This résumé gives but a very imperfect idea of the vast complexities and difficulties involved in tracing the growth of revenues—an evolution which the Physiocrats followed with the enthusiasm of children. They imagined that it was all very real.[44] The rediscovery of their millions intoxicated them, but, like many of the mathematical economists of to-day, they forgot that at the end of their calculations they only had what they had assumed at the beginning. It is very evident that the table proves nothing as to the essential point in their system, namely, whether there really exist a productive and a sterile class.[45]
The most interesting thing in the Physiocratic scheme of distribution is not the particular demonstration which they gave of it, but the emphasis which they laid upon the fact of the circulation of wealth taking place in accordance with certain laws, and the way in which the revenue of each class was determined by this circulation.
The singular position which the proprietors hold in this tripartite division of society is one of the most curious features of the system.
Anyone examining the table in a non-Physiocratic fashion, but simply viewing it in the modern spirit, must at once feel surprised and disappointed to find that the class which enjoys two-fifths of the national revenue does nothing in return for it. We should not have been surprised if such glaring parasitism had given to the work of the Physiocrats a distinctly socialistic tone. But they were quite impervious to all such ideas. They never appreciated the weakness of the landowners’ position, and they always treated them with the greatest reverence. The epithet “sterile” is applied, not to them, but to manufacturers and artisans! Property is the foundation-stone of the “natural order.” The proprietors have been entrusted with the task of supplying the staff of life, and are endued with a kind of priestly sacredness. It is from their hands that all of us receive the elements of nutrition. It is a “divine” institution—the word is there.[46] Such idolatry needs some explanation.
One might have expected—even from their own point of view—that the premier position would have been given to the class which they termed productive, i.e. to the cultivators of the soil, who were mostly farmers and métayers. The land was not of their making, it is true. They had simply received it from the proprietors. This latter class takes precedence because God has willed that it should be the first dispenser of all wealth.[47]
There is no need to insist on this strange aberration which led them to look for the creator of the land and its products, not amid the cultivators of the soil, but among the idlers.[48] Such was the logical conclusion of their argument. We must also remember that the Physiocrats failed to realise the inherent dignity of all true labour simply because it was not the creator of wealth. This applied both to the agricultural labourer and the industrial worker, and though the former alone was considered productive it was because he was working in co-operation with nature. It was nature that produced the wealth and not the worker.
Something must also be attributed to their environment. Knowing only feudal society, with its economic and political activities governed and directed by idle proprietors, they suffered from an illusion as to the necessity for landed property similar to that which led Aristotle to defend the institution of slavery.[49]

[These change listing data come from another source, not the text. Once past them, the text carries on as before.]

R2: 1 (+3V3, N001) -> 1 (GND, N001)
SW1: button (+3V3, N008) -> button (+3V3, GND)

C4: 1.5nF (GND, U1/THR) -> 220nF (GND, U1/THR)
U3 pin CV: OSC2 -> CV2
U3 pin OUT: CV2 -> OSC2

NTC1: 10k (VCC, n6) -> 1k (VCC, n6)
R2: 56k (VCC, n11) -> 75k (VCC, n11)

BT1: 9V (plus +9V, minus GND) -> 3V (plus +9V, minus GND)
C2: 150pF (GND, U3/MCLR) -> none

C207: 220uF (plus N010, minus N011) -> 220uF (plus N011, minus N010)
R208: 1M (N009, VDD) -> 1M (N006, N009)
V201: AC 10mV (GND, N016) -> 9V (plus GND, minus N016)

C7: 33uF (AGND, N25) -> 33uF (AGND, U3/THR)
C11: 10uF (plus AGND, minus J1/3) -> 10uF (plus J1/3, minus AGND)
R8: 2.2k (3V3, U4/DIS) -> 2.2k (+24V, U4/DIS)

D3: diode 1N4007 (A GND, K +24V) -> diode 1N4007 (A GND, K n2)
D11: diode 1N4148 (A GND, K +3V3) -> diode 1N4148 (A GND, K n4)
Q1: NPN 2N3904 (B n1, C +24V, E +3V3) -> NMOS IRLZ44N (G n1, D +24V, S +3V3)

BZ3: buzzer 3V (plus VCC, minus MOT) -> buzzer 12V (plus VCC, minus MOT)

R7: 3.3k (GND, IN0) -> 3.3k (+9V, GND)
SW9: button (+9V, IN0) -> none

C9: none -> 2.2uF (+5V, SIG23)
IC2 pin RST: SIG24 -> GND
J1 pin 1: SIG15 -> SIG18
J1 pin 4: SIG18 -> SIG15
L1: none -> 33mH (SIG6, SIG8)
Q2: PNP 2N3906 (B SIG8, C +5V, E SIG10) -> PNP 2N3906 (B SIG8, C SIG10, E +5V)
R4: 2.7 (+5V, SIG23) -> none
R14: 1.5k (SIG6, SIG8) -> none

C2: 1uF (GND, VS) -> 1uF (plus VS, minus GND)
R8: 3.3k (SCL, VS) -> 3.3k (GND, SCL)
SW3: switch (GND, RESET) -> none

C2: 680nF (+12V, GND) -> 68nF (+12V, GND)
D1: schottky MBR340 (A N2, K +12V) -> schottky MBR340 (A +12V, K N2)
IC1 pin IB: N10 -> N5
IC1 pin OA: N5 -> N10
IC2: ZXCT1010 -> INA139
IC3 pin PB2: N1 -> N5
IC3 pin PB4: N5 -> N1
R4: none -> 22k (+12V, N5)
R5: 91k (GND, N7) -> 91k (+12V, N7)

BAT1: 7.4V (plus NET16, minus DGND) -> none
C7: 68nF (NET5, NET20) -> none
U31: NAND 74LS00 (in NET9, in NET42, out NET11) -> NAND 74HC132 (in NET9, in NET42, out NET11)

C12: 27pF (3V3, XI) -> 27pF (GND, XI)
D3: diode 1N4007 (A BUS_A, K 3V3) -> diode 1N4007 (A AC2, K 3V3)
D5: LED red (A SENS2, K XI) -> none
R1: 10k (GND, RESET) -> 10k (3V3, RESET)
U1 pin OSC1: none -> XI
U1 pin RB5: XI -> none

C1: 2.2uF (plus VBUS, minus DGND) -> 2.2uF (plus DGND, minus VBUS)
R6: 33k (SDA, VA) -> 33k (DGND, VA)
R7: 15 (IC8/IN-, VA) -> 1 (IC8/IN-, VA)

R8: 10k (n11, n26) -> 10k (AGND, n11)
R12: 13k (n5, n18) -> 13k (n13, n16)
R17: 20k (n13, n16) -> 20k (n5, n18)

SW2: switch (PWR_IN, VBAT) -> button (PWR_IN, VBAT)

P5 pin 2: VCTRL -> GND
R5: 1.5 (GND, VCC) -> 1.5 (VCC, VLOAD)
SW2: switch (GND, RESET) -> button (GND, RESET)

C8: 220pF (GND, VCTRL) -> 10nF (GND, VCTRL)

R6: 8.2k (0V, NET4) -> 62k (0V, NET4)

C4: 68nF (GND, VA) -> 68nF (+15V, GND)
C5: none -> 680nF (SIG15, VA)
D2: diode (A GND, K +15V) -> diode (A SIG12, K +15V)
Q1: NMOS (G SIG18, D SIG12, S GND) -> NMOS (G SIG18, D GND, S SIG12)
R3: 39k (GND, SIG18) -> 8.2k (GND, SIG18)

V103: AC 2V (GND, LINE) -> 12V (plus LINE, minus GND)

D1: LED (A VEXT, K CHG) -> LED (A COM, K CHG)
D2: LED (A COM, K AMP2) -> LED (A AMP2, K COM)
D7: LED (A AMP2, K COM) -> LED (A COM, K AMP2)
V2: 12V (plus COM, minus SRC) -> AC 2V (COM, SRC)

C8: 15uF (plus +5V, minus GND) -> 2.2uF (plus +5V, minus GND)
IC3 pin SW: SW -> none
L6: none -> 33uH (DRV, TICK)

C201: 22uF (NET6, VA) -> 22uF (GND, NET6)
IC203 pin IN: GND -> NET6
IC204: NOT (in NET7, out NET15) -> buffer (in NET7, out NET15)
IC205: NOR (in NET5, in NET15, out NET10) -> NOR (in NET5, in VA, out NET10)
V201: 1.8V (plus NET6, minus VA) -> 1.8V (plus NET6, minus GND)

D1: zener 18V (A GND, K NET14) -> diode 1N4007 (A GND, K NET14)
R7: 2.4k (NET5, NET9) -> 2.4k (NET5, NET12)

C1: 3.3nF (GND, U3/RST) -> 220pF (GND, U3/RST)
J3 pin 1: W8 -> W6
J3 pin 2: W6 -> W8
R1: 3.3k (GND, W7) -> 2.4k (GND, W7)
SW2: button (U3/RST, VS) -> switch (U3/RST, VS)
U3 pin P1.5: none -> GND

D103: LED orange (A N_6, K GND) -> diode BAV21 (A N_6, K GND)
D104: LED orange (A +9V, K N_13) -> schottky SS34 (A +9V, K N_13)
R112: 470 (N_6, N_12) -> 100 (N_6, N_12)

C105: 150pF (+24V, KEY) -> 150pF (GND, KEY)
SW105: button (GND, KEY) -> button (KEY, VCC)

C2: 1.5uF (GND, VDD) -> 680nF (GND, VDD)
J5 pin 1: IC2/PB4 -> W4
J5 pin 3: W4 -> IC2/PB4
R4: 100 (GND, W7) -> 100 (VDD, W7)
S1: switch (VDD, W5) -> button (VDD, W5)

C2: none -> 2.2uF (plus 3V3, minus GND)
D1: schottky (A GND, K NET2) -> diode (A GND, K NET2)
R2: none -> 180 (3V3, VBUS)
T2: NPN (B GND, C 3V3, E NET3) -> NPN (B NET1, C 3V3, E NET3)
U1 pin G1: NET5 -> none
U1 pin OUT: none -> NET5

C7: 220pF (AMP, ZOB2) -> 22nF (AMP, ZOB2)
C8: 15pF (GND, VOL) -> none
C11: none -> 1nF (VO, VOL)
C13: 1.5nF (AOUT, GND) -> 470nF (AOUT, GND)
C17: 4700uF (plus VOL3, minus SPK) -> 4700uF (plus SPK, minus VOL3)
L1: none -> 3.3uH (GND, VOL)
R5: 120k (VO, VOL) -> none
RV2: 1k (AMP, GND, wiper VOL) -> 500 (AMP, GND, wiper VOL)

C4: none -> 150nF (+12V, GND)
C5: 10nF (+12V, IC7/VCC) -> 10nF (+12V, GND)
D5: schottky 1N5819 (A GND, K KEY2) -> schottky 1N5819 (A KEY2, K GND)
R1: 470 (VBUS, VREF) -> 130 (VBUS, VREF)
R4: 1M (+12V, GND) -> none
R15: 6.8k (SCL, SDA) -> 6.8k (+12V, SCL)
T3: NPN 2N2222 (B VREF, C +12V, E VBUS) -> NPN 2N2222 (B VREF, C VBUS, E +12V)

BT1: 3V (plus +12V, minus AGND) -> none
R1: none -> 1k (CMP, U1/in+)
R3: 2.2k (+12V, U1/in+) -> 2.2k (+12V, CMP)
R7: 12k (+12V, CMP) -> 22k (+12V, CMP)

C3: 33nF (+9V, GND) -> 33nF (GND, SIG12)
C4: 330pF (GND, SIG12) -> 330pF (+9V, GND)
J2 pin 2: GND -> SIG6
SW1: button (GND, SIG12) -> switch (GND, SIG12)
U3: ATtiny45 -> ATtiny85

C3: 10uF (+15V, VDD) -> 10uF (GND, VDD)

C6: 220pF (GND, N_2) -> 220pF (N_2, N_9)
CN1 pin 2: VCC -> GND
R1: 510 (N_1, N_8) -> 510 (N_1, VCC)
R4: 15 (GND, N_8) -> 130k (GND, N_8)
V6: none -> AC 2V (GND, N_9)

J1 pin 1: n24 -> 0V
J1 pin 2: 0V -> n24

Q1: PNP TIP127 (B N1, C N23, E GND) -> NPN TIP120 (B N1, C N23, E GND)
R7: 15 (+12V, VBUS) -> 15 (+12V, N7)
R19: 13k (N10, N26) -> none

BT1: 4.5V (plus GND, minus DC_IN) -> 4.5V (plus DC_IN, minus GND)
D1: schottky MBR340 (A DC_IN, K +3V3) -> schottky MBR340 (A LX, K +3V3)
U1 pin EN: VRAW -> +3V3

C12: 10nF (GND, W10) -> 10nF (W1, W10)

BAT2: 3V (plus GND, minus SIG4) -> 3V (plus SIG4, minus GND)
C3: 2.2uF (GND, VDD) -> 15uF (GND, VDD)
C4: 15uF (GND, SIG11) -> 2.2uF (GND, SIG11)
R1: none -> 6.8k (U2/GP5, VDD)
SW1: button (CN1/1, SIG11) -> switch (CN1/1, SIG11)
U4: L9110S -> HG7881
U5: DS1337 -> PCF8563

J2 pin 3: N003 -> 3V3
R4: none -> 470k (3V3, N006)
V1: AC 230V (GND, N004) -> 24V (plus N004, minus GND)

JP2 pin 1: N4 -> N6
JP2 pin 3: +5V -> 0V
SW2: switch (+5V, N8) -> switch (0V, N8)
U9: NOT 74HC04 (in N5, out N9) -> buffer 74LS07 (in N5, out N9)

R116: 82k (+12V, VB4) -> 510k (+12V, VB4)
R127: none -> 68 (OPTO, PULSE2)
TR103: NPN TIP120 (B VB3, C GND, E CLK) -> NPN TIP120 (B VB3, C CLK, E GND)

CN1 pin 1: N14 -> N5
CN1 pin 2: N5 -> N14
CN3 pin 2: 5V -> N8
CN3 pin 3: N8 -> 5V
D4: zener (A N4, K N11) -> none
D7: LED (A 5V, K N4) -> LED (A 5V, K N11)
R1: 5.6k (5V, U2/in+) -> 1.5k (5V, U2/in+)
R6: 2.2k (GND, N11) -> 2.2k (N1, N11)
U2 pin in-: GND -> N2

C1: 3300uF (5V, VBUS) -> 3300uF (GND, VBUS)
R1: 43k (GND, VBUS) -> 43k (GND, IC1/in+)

Although they failed to foresee the criticisms that would be levelled against the institution of private property, they were very assiduous—especially the Abbé Baudeau—in seeking an explanation of its origin and a justification of its existence. The reasons which they advanced are more worthy of quotation than almost any argument that has since been employed by conservative economists.
The most solid argument, in their opinion—at least the one that was most frequently used—is that these proprietors are either the men who cleared and drained the land or else their rightful descendants. They have incurred or they are incurring expenditure in clearing the land, enclosing it and building upon it—what the Physiocrats call the avances foncières.[50] They never get their revenues through some one else as the manufacturers do, and they are anything but parasites. Their portion is optimo jure, in virtue of a right prior and superior even to that of the cultivators, for although the cultivators help to make the product, the proprietors help to make the land. The three social classes of the Physiocratic scheme may be likened to three persons who get their water from the same well. It is drawn from the well by members of the productive class in bucketfuls, which are passed on to the proprietors, but the latter class gives nothing in return for it, for the well is of their making. At a respectable distance comes the sterile class, obliged to buy water in exchange for its labour.[51]
The Physiocrats failed to notice the contradiction involved in this. If the revenue which the proprietor draws represents the remuneration for his outlay and the return for his expenditure it is no longer a gift of nature, and the net product vanishes, for, by definition, it represented what was left of the gross product after paying all initial expenses—the excess over cost of production. If we accept this explanation of the facts there is no longer any surplus to dispose of. It is as capitalists pure and simple and not as the representatives of God that proprietors obtain their rents.